Request:
Look through the records below and copy each line that includes the word "with".

Dataset:
++++++++++

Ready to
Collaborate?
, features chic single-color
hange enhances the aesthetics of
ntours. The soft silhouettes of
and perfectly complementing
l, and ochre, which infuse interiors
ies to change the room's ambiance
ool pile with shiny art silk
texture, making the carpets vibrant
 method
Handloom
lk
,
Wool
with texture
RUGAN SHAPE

++++++++++

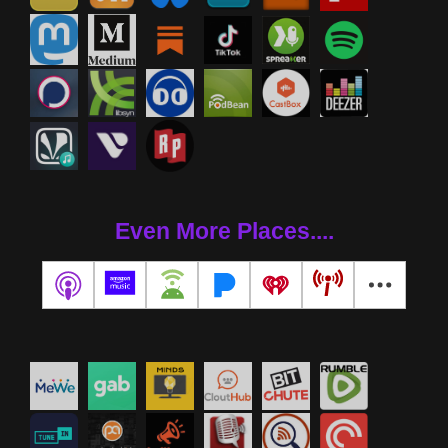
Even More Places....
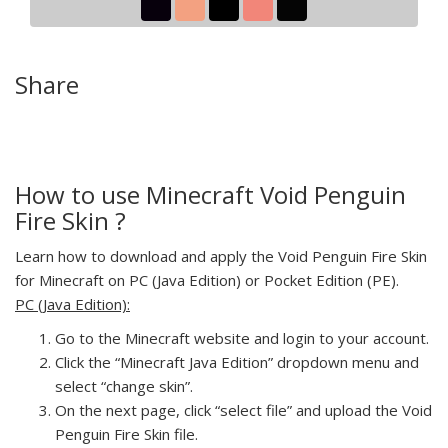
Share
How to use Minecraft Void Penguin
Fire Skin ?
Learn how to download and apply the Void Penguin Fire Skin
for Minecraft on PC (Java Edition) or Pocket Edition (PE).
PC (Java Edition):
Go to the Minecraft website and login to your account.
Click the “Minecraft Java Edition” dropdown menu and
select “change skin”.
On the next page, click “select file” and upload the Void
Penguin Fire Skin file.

++++++++++

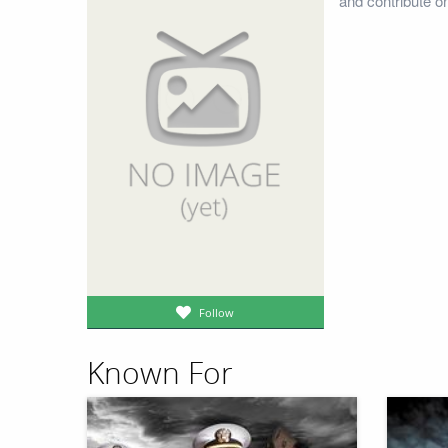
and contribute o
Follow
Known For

++++++++++

Answer to the exercise:
ool pile with shiny art silk
with texture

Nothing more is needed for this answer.